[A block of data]
__________

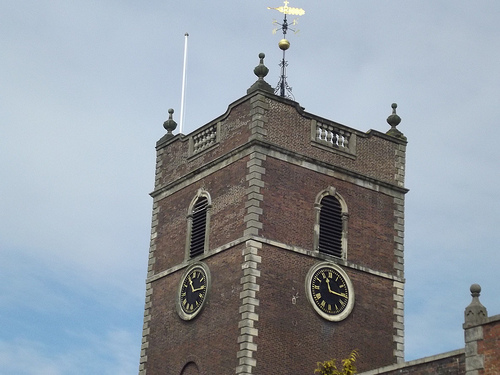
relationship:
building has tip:
[134, 51, 410, 375] [271, 33, 316, 82]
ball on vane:
[271, 35, 301, 57] [266, 13, 353, 112]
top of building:
[213, 83, 353, 124] [134, 51, 410, 375]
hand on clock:
[175, 256, 207, 308] [302, 260, 361, 325]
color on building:
[210, 132, 303, 199] [134, 112, 396, 368]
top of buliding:
[213, 83, 353, 124] [145, 112, 406, 331]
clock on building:
[302, 260, 361, 325] [134, 51, 410, 375]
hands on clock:
[183, 263, 211, 289] [302, 260, 361, 325]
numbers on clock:
[306, 271, 345, 309] [302, 260, 361, 325]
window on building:
[301, 185, 362, 239] [134, 51, 410, 375]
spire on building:
[378, 105, 412, 139] [134, 51, 410, 375]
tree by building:
[301, 341, 352, 373] [134, 112, 396, 368]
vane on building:
[266, 13, 353, 112] [134, 51, 410, 375]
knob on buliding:
[453, 278, 500, 304] [145, 112, 406, 331]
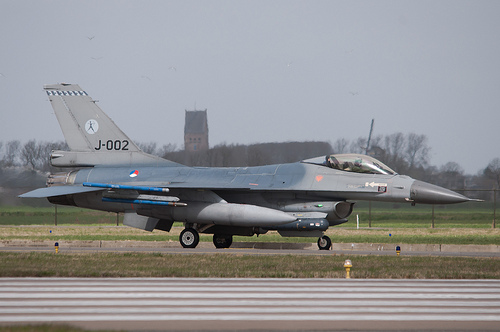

__________

→ **PROBLEM DESCRIPTION**
Locate every line in the data above that contains the word "clock", treating uppercase and lowercase as different, and copy each of those lines.

→ **RESULT FOR THIS TASK**
hand on clock:
clock on building:
hands on clock:
numbers on clock:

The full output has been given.